## Saved data entries
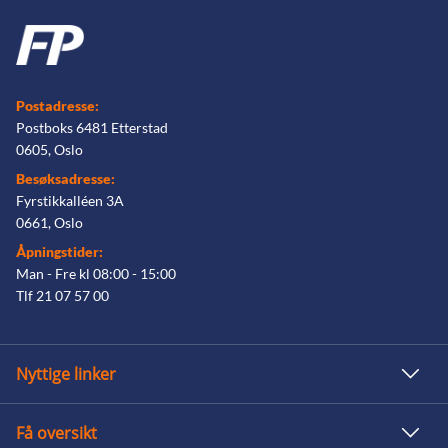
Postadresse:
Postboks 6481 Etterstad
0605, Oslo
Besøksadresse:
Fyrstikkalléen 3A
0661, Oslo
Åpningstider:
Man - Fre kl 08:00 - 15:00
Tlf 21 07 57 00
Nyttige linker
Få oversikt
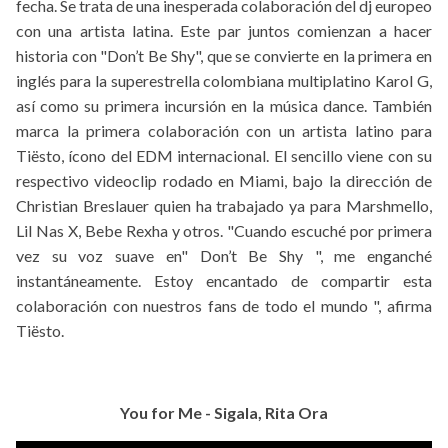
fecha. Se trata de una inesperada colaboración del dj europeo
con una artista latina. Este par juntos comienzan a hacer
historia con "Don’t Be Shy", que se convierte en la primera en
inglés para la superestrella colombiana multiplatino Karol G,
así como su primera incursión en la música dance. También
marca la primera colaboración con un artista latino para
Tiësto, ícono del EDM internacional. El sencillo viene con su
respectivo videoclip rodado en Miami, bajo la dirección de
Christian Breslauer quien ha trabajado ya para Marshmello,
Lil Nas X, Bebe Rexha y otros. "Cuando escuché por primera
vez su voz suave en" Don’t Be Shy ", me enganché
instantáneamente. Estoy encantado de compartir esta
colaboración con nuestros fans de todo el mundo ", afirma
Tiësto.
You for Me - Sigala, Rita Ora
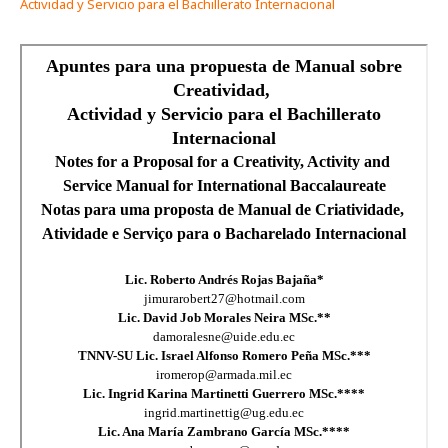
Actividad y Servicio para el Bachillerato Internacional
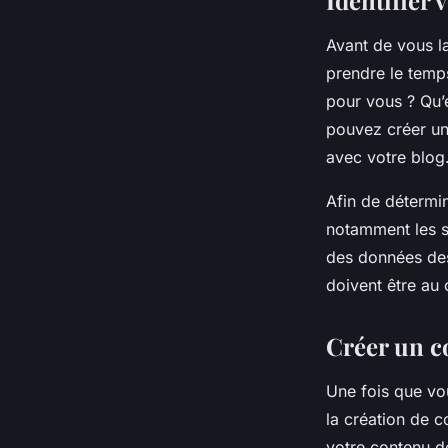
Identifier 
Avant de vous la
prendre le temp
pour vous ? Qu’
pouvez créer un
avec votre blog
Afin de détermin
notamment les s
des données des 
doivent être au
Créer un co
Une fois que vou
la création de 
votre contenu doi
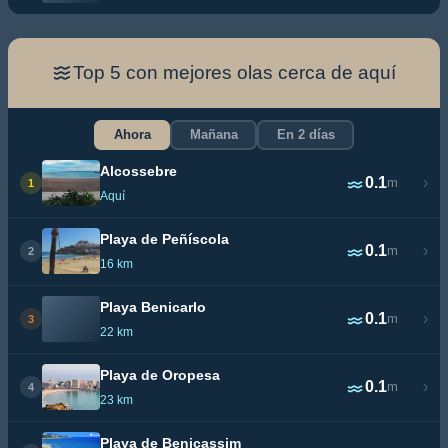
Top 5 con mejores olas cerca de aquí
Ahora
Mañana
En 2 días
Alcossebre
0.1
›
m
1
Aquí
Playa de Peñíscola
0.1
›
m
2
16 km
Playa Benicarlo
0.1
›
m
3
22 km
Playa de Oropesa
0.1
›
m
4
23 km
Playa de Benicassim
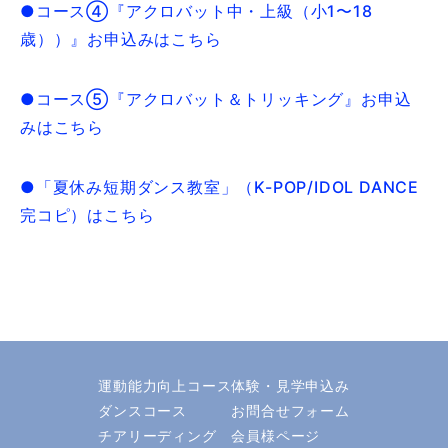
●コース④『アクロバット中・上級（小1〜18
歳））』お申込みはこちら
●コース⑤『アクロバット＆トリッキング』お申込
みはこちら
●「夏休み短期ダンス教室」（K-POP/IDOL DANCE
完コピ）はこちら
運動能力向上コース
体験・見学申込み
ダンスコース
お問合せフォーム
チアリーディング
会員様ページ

## YOUR INSTRUCTIONS
With no other words, state how many lines above hold the word "primera".

## REPLY
4